## [EXERCISE REQUIREMENTS]
Read the records and write them out again exactly.

=== ENTRIES PROVIDED ===

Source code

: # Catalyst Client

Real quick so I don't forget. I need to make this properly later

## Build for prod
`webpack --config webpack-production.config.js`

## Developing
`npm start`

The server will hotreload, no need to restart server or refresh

===

## [OUTPUT FOR THIS TASK]
Source code

: # Catalyst Client

Real quick so I don't forget. I need to make this properly later

## Build for prod
`webpack --config webpack-production.config.js`

## Developing
`npm start`

The server will hotreload, no need to restart server or refresh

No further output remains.